Comment: Hits at KQuestion
- Can we infer that, overall, the model is making more accurate label predictions based on the hits at k?
- Yes, the curve for training has approached to 1, indicating that the correct label is now present within the top-k predictions more frequently.
One more graph - F1 Score vs Frequency
The F1 score is a metric used to evaluate the performance of a classification model, particularly in cases where the dataset is imbalanced, meaning some classes are more frequent than others. It combines two other important metrics: precision and recall, into a single score that balances them both.
Precision: Precision measures the accuracy of positive predictions. It is the ratio of correctly predicted positive observations to the total predicted positives. In other words, it answers the question, “Of all the instances the model predicted as positive, how many were actually positive?
Recall, also known as sensitivity or true positive rate, measures how well the model identifies all the actual true cases. It is the ratio of correctly predicted positive observations to all observations in the actual class. It answers the question, “Of all the actual true, how many did the model correctly identify?
The F1 score is the harmonic mean of precision and recall. Unlike the simple average, the harmonic mean gives more weight to lower values, so the F1 score will be high only if both precision and recall are high.
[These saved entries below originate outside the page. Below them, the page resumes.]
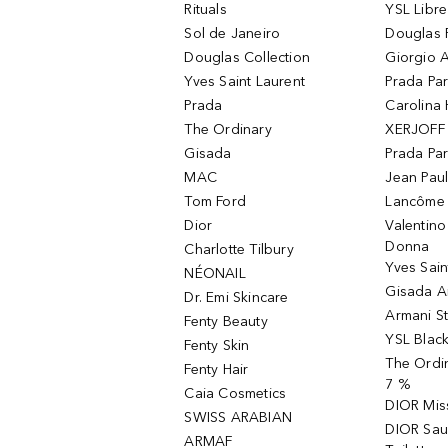
Rituals
YSL Libre
Sol de Janeiro
Douglas 
Douglas Collection
Giorgio A
Yves Saint Laurent
Prada Pa
Prada
Carolina 
The Ordinary
XERJOFF 
Gisada
Prada Pa
MAC
Jean Paul
Tom Ford
Lancôme L
Dior
Valentin
Donna
Charlotte Tilbury
Yves Sain
NÉONAIL
Gisada 
Dr. Emi Skincare
Armani S
Fenty Beauty
YSL Blac
Fenty Skin
The Ordin
Fenty Hair
7 %
Caia Cosmetics
DIOR Mis
SWISS ARABIAN
DIOR Sau
ARMAF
The F1 score vs. frequency label graph is a valuable tool for diagnosing how well a model handles different classes, especially in datasets where some classes are much more common than others. By analyzing this graph, you can identify areas where your model might need more attention, ensuring balanced and accurate predictions across all classes.
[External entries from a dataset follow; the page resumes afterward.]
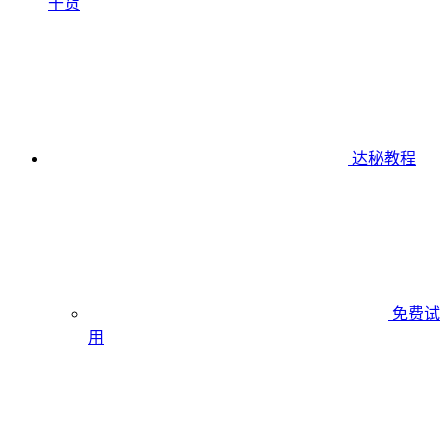
干货
达秘教程
免费试
用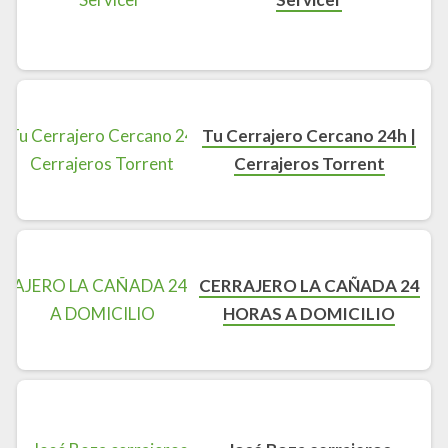
Tu Cerrajero Cercano 24h |
Cerrajeros Torrent
CERRAJERO LA CAÑADA 24
HORAS A DOMICILIO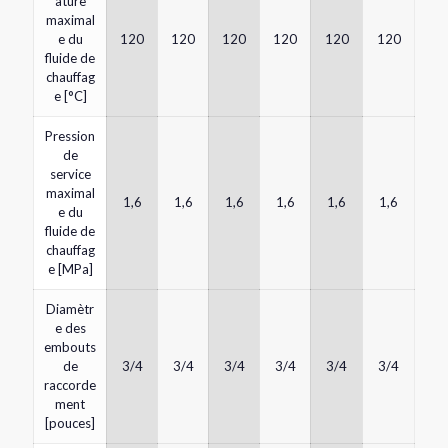
ature
maximal
e du
120
120
120
120
120
120
fluide de
chauffag
e [°C]
Pression
de
service
maximal
1,6
1,6
1,6
1,6
1,6
1,6
e du
fluide de
chauffag
e [MPa]
Diamètr
e des
embouts
de
3/4
3/4
3/4
3/4
3/4
3/4
raccorde
ment
[pouces]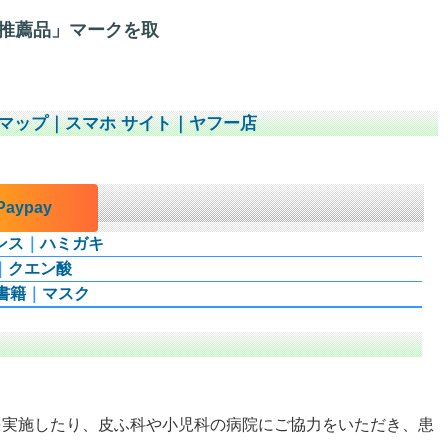
推薦品」マークを取
マップ
｜
スマホ サイト
｜
ヤフー店
aypay
ンス
｜
ハミガキ
｜
クエン酸
書籍
｜
マスク
を実施したり、皮ふ科や小児科の病院にご協力をいただき、患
Digits like ‘1’ (occurrences > 7800 and F1 score > 0.992) and ‘0’ (occurrences > 6800 and F1 score > 0.980) suggest that the model has learned to accurately identify these digits, despite the difference when looking at the frequency of the digits. Digit ‘5’, with a lower frequency, still achieves a strong F1 score. Although its frequency is the lowest among the digits, the F1 score remains high, indicating that the model maintains a good balance of precision and recall even with fewer examples. This reflects the robustness of the CNN model.
Conclusion
In this tutorial, we demonstrated how to utilize the Galaxy-Ludwig tool to build an image recognition model using the MNIST dataset of handwritten digits. We followed a structured approach consisting of
- uploading necessary files,
- running the Ludwig experiment, and
- evaluating the model’s performance.
Through the process, we have seen how Ludwig simplifies the complexities of machine learning workflows, making them accessible and efficient for users. Additionally, we explored ways to enhance model performance by adjusting configurations and analyzing detailed evaluation metrics.
By the end of this tutorial, you should have a solid understanding of how to deploy a handwritten digit classification model and interpret its results effectively.